TASK ITEM | Repeat the data exactly as given below, dropping every picture.

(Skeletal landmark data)
━━━━
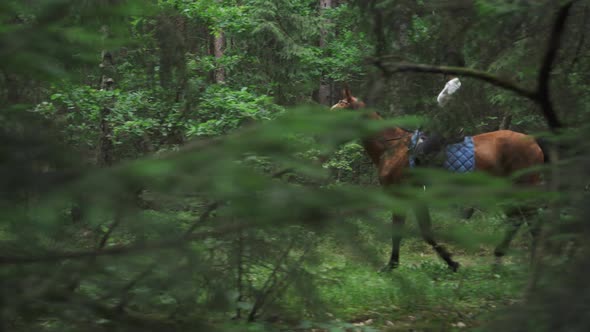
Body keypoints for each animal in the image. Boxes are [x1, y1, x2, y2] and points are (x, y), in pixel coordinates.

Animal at [330, 89, 548, 272]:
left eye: (340, 108)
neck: (392, 148)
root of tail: (533, 141)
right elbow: (418, 232)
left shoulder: (405, 195)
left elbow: (416, 232)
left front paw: (450, 263)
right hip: (505, 192)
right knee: (516, 220)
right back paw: (498, 259)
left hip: (522, 188)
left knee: (532, 223)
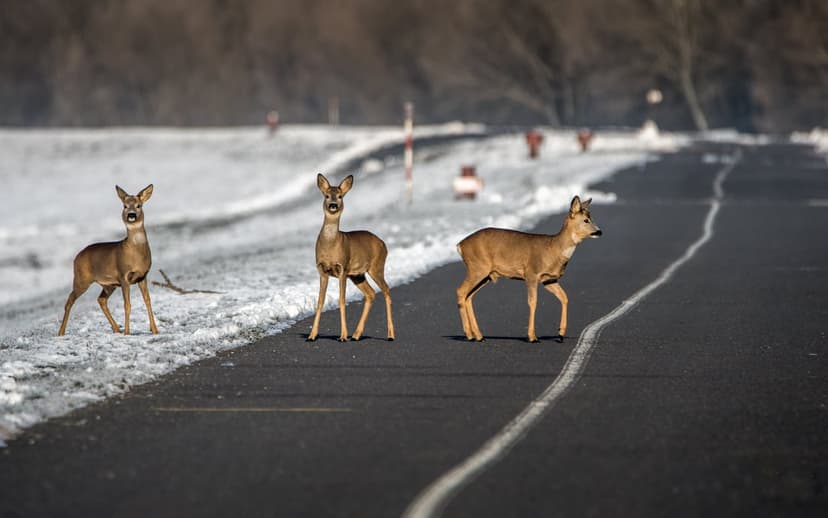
━━━━
FINAL ANSWER |
Body keypoints for each animal in the image. Boxes are [x1, y1, x2, y2] and points are (x, y), in pixel coordinates.

Animal at [330, 89, 548, 272]:
left eye: (340, 108)
neck: (392, 148)
root of tail: (533, 141)
right elbow: (418, 232)
left shoulder: (405, 195)
left elbow: (416, 232)
left front paw: (450, 263)
right hip: (505, 192)
right knee: (516, 220)
right back paw: (498, 259)
left hip: (522, 188)
left knee: (532, 223)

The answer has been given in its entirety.